A couple weeks back I posted a thing about there being too many events and not enough real shows. I figured a handful of people might nod along and that would be that. Then 147 of you showed up in the comments, and I spent two nights reading every single one with my coffee going cold.
I learned more in that thread than I have in a long time. So this one isn't really me talking. It's me telling you what you taught me.
You're not imagining it, and neither was I
The thing I was nervous to even say out loud, that we are drowning in events, turned out to be nobody's hot take. It was just Tuesday for most of you. Six markets in one town on the same weekend. A vendor market, a farmers market, and a "pop-up" all inside a 20 minute drive. One of you put it better than I did: when there's a show on every corner, nobody feels any urgency to actually buy, because there's another one tomorrow down the road. That one stuck with me.
The part that actually got me
Here's what I didn't see coming. So many of you have quietly given up on anything new. You only do the shows that have been around 10, 20, even 50 years. The juried ones. The ones you've done for two decades and happily drive an hour to get to.
I understand why. But there's a quiet sadness in it. It means a good new event, run by somebody who genuinely cares, can't get a foot in the door, because we've all been burned too many times to risk the booth fee on an unknown. The flops didn't just cost us money. They made us stop trusting anything new.
You're already doing the thing
This is the one that lit me up. I walked in thinking I had some original idea. Nope. You've been building it by hand for years.
There are statewide Facebook groups where vendors compare notes on shows and organizers and, in one person's words, "weed out the scammers." One of you keeps a spreadsheet going back years: table cost, money in, weather, notes. Another walks a show as a regular customer before ever paying for a booth. You vet promoters the hardest way there is, one bad weekend at a time, and then you quietly pass the warnings to each other.
The knowledge is all there. It's just scattered across a thousand comment threads, notebooks, and DMs, and it dies the moment the thread scrolls away.
Where you corrected me, and you were right
I came in a little hot on promoters, and a few of you set me straight. Asking vendors to help spread the word about a show isn't the crime. We should all be sharing the events we're doing. The crime is when the organizer does nothing else. When your fee buys a parking spot and one Facebook post, and that is the entire marketing plan. That's the line, and I needed the nudge to see it clearly.

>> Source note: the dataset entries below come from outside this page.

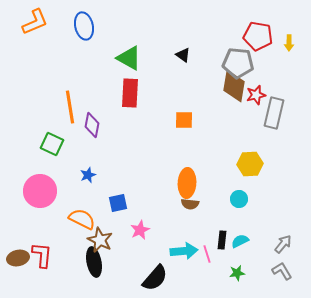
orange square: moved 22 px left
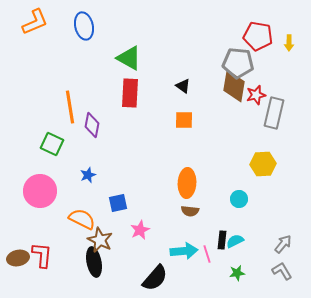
black triangle: moved 31 px down
yellow hexagon: moved 13 px right
brown semicircle: moved 7 px down
cyan semicircle: moved 5 px left
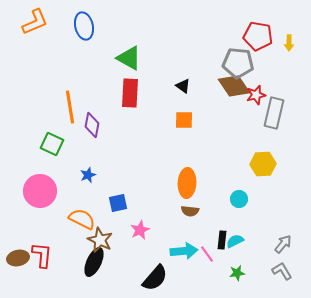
brown diamond: rotated 44 degrees counterclockwise
pink line: rotated 18 degrees counterclockwise
black ellipse: rotated 36 degrees clockwise
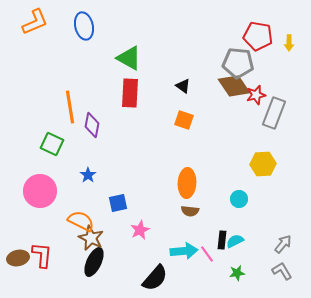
gray rectangle: rotated 8 degrees clockwise
orange square: rotated 18 degrees clockwise
blue star: rotated 14 degrees counterclockwise
orange semicircle: moved 1 px left, 2 px down
brown star: moved 9 px left, 2 px up
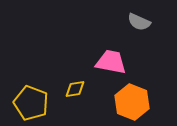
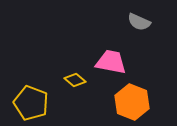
yellow diamond: moved 9 px up; rotated 50 degrees clockwise
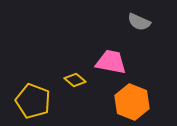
yellow pentagon: moved 2 px right, 2 px up
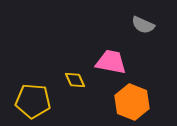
gray semicircle: moved 4 px right, 3 px down
yellow diamond: rotated 25 degrees clockwise
yellow pentagon: rotated 16 degrees counterclockwise
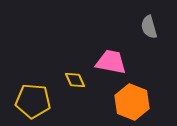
gray semicircle: moved 6 px right, 2 px down; rotated 50 degrees clockwise
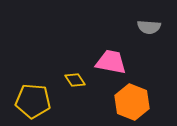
gray semicircle: rotated 70 degrees counterclockwise
yellow diamond: rotated 10 degrees counterclockwise
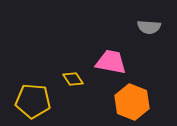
yellow diamond: moved 2 px left, 1 px up
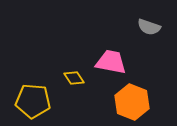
gray semicircle: rotated 15 degrees clockwise
yellow diamond: moved 1 px right, 1 px up
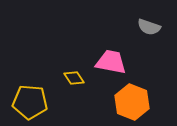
yellow pentagon: moved 3 px left, 1 px down
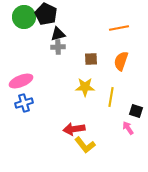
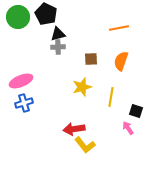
green circle: moved 6 px left
yellow star: moved 3 px left; rotated 18 degrees counterclockwise
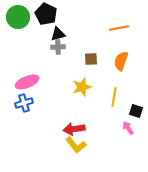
pink ellipse: moved 6 px right, 1 px down
yellow line: moved 3 px right
yellow L-shape: moved 9 px left
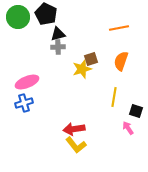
brown square: rotated 16 degrees counterclockwise
yellow star: moved 18 px up
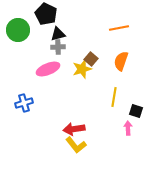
green circle: moved 13 px down
brown square: rotated 32 degrees counterclockwise
pink ellipse: moved 21 px right, 13 px up
pink arrow: rotated 32 degrees clockwise
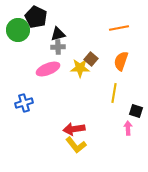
black pentagon: moved 10 px left, 3 px down
yellow star: moved 2 px left, 1 px up; rotated 18 degrees clockwise
yellow line: moved 4 px up
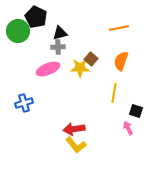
green circle: moved 1 px down
black triangle: moved 2 px right, 1 px up
pink arrow: rotated 24 degrees counterclockwise
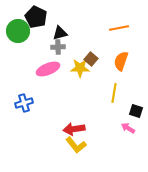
pink arrow: rotated 32 degrees counterclockwise
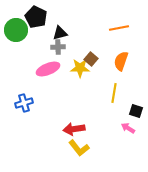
green circle: moved 2 px left, 1 px up
yellow L-shape: moved 3 px right, 3 px down
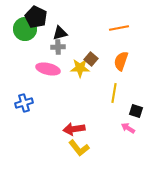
green circle: moved 9 px right, 1 px up
pink ellipse: rotated 35 degrees clockwise
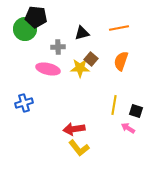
black pentagon: rotated 20 degrees counterclockwise
black triangle: moved 22 px right
yellow line: moved 12 px down
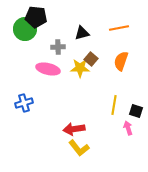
pink arrow: rotated 40 degrees clockwise
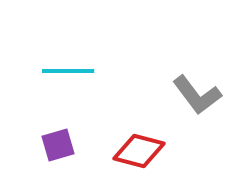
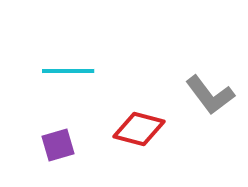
gray L-shape: moved 13 px right
red diamond: moved 22 px up
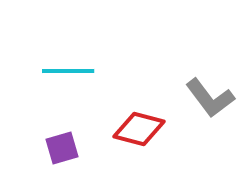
gray L-shape: moved 3 px down
purple square: moved 4 px right, 3 px down
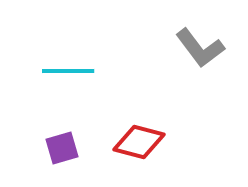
gray L-shape: moved 10 px left, 50 px up
red diamond: moved 13 px down
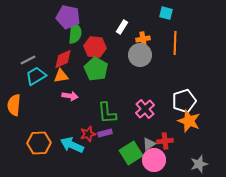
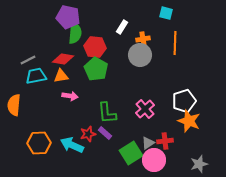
red diamond: rotated 35 degrees clockwise
cyan trapezoid: rotated 20 degrees clockwise
purple rectangle: rotated 56 degrees clockwise
gray triangle: moved 1 px left, 1 px up
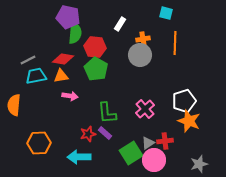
white rectangle: moved 2 px left, 3 px up
cyan arrow: moved 7 px right, 12 px down; rotated 25 degrees counterclockwise
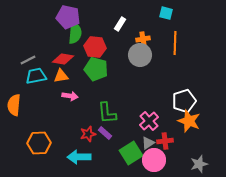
green pentagon: rotated 15 degrees counterclockwise
pink cross: moved 4 px right, 12 px down
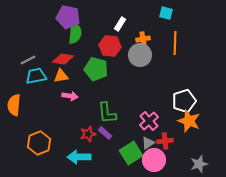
red hexagon: moved 15 px right, 1 px up
orange hexagon: rotated 20 degrees counterclockwise
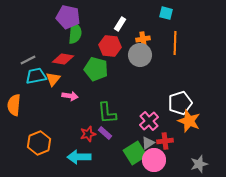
orange triangle: moved 8 px left, 3 px down; rotated 42 degrees counterclockwise
white pentagon: moved 4 px left, 2 px down
green square: moved 4 px right
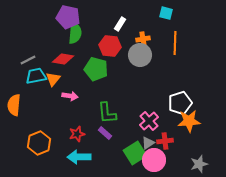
orange star: rotated 25 degrees counterclockwise
red star: moved 11 px left
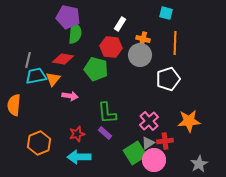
orange cross: rotated 24 degrees clockwise
red hexagon: moved 1 px right, 1 px down
gray line: rotated 49 degrees counterclockwise
white pentagon: moved 12 px left, 24 px up
gray star: rotated 12 degrees counterclockwise
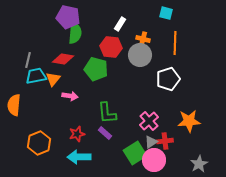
gray triangle: moved 3 px right, 1 px up
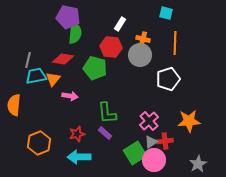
green pentagon: moved 1 px left, 1 px up
gray star: moved 1 px left
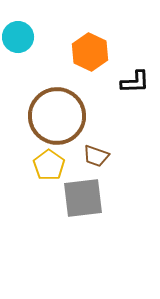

A bunch of you also reminded me that no amount of promotion saves a bad fit. Sell candles at a rodeo and that's the matchup failing you, not the marketing. Know your customer. I tell myself that constantly running offroad and overland events with my other company, where the whole dynamic is different, and I still managed to forget it applies right here too.
The stuff that should just be standard
One thing came up again and again, without anyone organizing it. You are tired of having to interrogate every organizer for the basics. Is there electric. Are tables included. Indoor or outdoor. How many years has this actually run. How are you really advertising it. One vendor posted her six-question checklist and a dozen people said they were screenshotting it.
That told me something simple. This information shouldn't be a scavenger hunt you do over DMs. It should be right on the listing, every time, before anybody pays a dime.
So here's what I'm taking away
You don't need fewer makers. You need a way to tell the good shows from the bad ones before you hand over your money and your Saturday. You have been doing that detective work alone for years, and you've gotten good at it. I just don't think you should have to.
So thank you, genuinely. Keep it coming, because I'm clearly still learning. If you've got a checklist, a red flag, or a "never again" story that didn't make the first thread, drop it below. I read every one. I always do.